We understand the importance of our customers’ thoughts and ideas, but what does your brand do to effectively build a customer journey map?
In today’s hyper-competitive landscape, it’s all about learning from our customer interactions before, during and after the sale. The problem is we often make erroneous assumptions that don’t align with our customer’s reality.
Additionally, it’s easy to fall behind on meeting our constantly growing customer expectations and meeting them with a great and ever-changing customer experience.
Your customer journey map describes your customer’s path from the moment your brand enters their awareness through the in-store experience, purchase and post sale. Creating a customer journey map gives you a high-level overview of all of the touchpoints between brand and customer.
Customer journey maps increasingly appear in omni-channel initiatives to ensure the customer experience is consistent across all channels. Mapping out these journeys are invaluable to marketing and customer experience efforts.
But all too often, brands and retailers attempt to understand customers and don’t learn true and valuable frustrations. It’s easy to make assumptions that don’t align with our customers’ reality.
Instead, we have a lot of data about our customers’ experience, but have no way to put the insights into action.
Addressing the Long-Term Customer Journey Map Solution
Retail is relatively stable over the short-term. Brick and mortar stores and the majority of customers aren’t going to disappear in the next year or two. The National Retail Federation even expects a rise of 4.1% in holiday retail spend compared to the previous year’s 3.5% growth. Over time, it will become apparent which brands and retailers decided to tackle the hard questions.
To understand how we can drive brand innovation through the adoption of up-to-date best practices, let’s investigate the process of modern customer experience design, starting with the customer journey map.
Planning Out the Customer Journey Map
To make this easier, we made up a fictional 500-store business called David’s Doors–a retailer selling commercial and residential doors–to plan our customer journey map. Its typical customers are building owners and contractors and we know they sell doors in stores and BOPIS (buy online, pick-up in store).
This company also sells hardware for doors and door installation services. David’s Doors average daily revenue per store is $5,000 and concerned with stagnating sales, they’ve recently commissioned an internal project team to create a customer experience report.
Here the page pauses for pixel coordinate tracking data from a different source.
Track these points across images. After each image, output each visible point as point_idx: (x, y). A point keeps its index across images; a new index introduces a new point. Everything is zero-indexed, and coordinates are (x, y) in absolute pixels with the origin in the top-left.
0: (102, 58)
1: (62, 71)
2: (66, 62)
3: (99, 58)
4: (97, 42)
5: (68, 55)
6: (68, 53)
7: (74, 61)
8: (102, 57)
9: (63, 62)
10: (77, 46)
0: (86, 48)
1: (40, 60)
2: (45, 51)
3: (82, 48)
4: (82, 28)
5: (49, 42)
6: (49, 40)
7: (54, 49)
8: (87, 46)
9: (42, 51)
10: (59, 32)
As part of this report, the project team generated a customer journey map:
The customer journey map details the customer’s experience beginning with their brand awareness, through the purchase process and post-sale. During the discovery process, the project team generated a list of key questions regarding the current customer’s experience.
As a result of these inquiries, the project team generated a list of recommendations for best practices moving forward, based on the project team’s research into innovators within the industry and industry leaders.
Best Practices for Retail Brands
From a marketing and customer experience perspective, the shift occurring for retail is best described as a sliding scale between driving procedural efficiency and driving customer acquisition and retention. In the traditional retail paradigm, marketing and customer experience campaigns are implemented on a region-by-region and store-by-store basis.
Additionally, these campaigns are based on segmented lists and past data. In the new retail paradigm, marketing and customer experience are implemented on a customer-to-customer basis and based on individual customer data.
Modern marketing is agile and testing is done on shorter cycles with immediate feedback. Highly targeted messages are delivered to individual customers based on their personal data history and through their preferred mode of communication.
Modern customer experience delivers highly personalized experiences and gives the customer the power to define their shopping experience. With online retail trying to outpace brick-and-mortar and customers’ increasing expectation to define their personal shopping experience, brick-and-mortar retailers face increasing pressure to elevate their brand equity and become and remain their target market’s preferred retailer.
The challenge large retailers face is how they can implement this data and the data from their customer maps at scale while also planning to meet their customers’ future needs.
To tackle this challenge, your implementation must be tested thoroughly. The best ways to test your implementation are through customer surveys and mystery shopping programs. Together, they deliver the required data needed to identify problems and ensure that you have captured the customer journey map as your customer experiences it.